MATERIAL SHOWN Start Marker
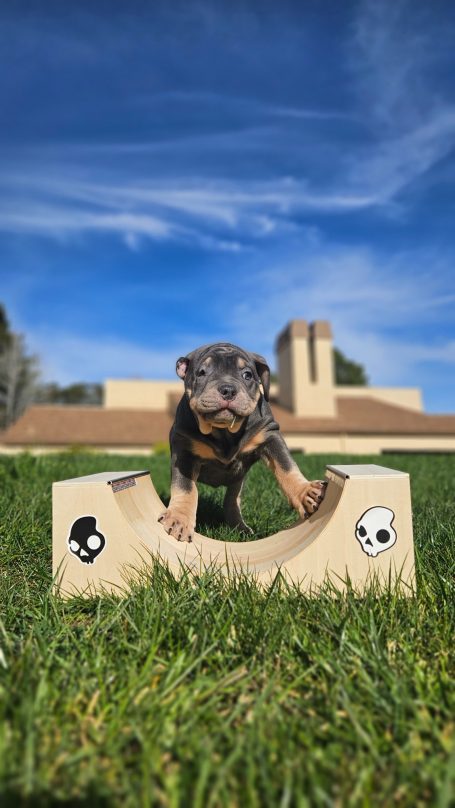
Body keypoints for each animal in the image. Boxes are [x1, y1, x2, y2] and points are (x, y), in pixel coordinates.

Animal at [159, 342, 328, 544]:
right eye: (201, 373)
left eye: (247, 375)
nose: (228, 390)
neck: (224, 431)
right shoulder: (184, 448)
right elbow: (185, 486)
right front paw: (179, 519)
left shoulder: (269, 434)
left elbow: (286, 465)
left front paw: (304, 492)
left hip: (238, 480)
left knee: (232, 500)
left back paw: (240, 528)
MATERIAL SHOWN End Marker
- [WHAT TO PRODUCE]: The entries are to be restated word for word, with pictures omitted.

- [TASK ANSWER]:
Body keypoints for each animal in the image. Boxes are [x1, y1, x2, y2] and points are (x, y), in pixel coordinates.

Animal at [159, 342, 328, 544]:
right eye: (201, 373)
left eye: (247, 375)
nose: (228, 390)
neck: (224, 431)
right shoulder: (184, 448)
right elbow: (185, 486)
right front paw: (179, 519)
left shoulder: (269, 434)
left elbow: (286, 465)
left front paw: (304, 492)
left hip: (238, 480)
left knee: (232, 500)
left back paw: (240, 528)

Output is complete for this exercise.